O. R : Cela n’a pas dû être facile pour vous de succéder à une personnalité mondialement connue comme Pierre-Gilles de Gennes ?
J. P : Avec 26 ans à la tête de l’Ecole, il l’incarnait comme avant lui Paul Langevin, qui est resté 21 ans à la direction de l’ESPCI. Pierre-Gilles de Gennes a introduit beaucoup de nouveautés puis, dans les dix dernières années, la biologie est venue se greffer et a attiré de nouveaux profils comme le mien, venus de la physique et qui se sont passionnés pour la biologie.
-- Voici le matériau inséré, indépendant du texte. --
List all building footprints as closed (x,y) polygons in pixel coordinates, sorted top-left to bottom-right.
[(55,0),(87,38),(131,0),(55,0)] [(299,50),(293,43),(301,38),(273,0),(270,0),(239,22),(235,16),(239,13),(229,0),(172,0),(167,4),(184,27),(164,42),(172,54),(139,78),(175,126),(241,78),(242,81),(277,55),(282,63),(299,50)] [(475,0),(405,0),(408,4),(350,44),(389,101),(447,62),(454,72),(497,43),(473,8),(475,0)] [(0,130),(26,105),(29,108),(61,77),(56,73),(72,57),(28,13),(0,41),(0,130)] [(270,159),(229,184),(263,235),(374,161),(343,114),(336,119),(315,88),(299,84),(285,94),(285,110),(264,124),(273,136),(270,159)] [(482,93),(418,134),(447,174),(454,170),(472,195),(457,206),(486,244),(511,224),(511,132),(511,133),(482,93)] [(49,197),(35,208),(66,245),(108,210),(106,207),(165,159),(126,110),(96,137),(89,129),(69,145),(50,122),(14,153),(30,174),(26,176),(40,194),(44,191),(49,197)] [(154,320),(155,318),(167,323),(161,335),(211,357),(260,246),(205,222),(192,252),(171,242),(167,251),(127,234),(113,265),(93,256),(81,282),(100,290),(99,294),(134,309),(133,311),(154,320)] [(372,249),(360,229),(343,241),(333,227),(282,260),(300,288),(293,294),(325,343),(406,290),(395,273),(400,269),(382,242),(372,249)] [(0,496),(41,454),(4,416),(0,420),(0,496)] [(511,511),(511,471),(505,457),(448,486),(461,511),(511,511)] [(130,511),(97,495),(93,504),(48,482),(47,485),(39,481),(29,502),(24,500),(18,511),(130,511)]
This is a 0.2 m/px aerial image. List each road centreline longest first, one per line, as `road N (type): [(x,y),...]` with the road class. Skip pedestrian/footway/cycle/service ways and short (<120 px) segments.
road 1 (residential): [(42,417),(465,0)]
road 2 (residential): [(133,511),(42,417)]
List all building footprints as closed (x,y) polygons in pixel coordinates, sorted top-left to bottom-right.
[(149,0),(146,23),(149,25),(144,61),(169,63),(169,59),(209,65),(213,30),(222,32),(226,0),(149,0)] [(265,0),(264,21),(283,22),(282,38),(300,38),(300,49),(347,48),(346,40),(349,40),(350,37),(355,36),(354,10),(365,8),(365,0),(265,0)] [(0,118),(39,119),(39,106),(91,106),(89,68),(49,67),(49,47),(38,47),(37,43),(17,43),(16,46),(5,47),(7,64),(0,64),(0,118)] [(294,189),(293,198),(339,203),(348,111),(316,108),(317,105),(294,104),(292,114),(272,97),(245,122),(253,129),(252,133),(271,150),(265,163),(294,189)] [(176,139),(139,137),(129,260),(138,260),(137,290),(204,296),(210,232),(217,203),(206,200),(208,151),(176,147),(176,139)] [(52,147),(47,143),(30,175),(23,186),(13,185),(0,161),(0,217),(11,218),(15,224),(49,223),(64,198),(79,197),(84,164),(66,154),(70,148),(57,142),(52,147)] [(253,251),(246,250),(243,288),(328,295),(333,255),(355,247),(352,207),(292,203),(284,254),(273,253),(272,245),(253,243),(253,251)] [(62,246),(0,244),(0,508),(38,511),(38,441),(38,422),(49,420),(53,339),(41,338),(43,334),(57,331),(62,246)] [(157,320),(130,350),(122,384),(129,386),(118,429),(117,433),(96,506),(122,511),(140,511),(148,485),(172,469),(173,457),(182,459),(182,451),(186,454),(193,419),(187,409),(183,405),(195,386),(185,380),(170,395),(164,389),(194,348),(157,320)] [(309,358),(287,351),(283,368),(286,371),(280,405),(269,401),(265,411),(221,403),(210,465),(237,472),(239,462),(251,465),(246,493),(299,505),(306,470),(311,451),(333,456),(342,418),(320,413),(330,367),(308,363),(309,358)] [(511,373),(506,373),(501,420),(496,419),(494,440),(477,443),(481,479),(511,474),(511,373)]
O. R : Vos promotions d’étudiants sont très petites, 80 élèves par an. Pensez-vous pouvoir encore vous développer?
J. P : Nous voudrions monter à des promotions de 100 étudiants, notamment en recrutant plus d’étudiants étrangers. Mais nous sommes contraints en termes de taille de promotion, faute de place suffisante en plein centre de Paris. Aujourd’hui, grâce à la Ville de Paris, notre tutelle, nous pensons pouvoir bientôt libérer jusqu’à 50 000 m2 (alors que nous en occupons aujourd’hui 28 000). La plus grande partie reviendrait à l’Ecole et une autre à l’Institut de l’ingénierie (School of Engineering) que veut créer Paris Sciences et Lettres, le Pôle de recherche et d’enseignement supérieur (PRES) dont nous sommes membres fondateurs.

O. R : Vous pouvez nous en dire plus sur ce nouvel institut ?
J. P :Il s’agit de créer une institution sur les principes du mode anglo-saxon : pluridisciplinarité, éducation par l’exemple, ouverture sur l’industrie et la création d’entreprise. De nombreux départements de l’École normale supérieure sont aujourd’hui intéressés par ce projet.

O. R : Étudier à l’ESPCI cela signifie forcément devenir chercheur plus tard ?
J. P : Non. Nos élèves-ingénieurs passent quinze heures par semaine dans nos laboratoires où nous les formons petit à petit à la recherche. Une fois diplômés, 70% réalisent une thèse et 70%, pas forcément les mêmes, se dirigent vers les laboratoires de recherche de l’industrie où ils y passent en général plusieurs années avant d’élargir leurs responsabilités. Les étudiants qui nous rejoignent veulent à la fois un enseignement poussé à la recherche et un diplôme d’ingénieur prisé par l’industrie.

O. R : Certains reprochent aux thèses françaises d’être encore trop académiques. Qu’en dites-vous ?
J. P : En thèse, notamment lorsqu’elles sont financées dans le cadre d’un programme Cifre, nos étudiants apprennent à transformer un problème industriel en problème scientifique. Ensuite, pour ceux qui travailleront dans l’industrie, il faudra réfléchir dans deux échelles de temps : l’une très rapide, quand il faut faire face à la concurrence, l’autre longue (10 à 15 ans) quand il faut une vraie réflexion qui peut aboutir à ce qu’on appelle «l’innovation de rupture». Nous les formons à toutes ces dimensions.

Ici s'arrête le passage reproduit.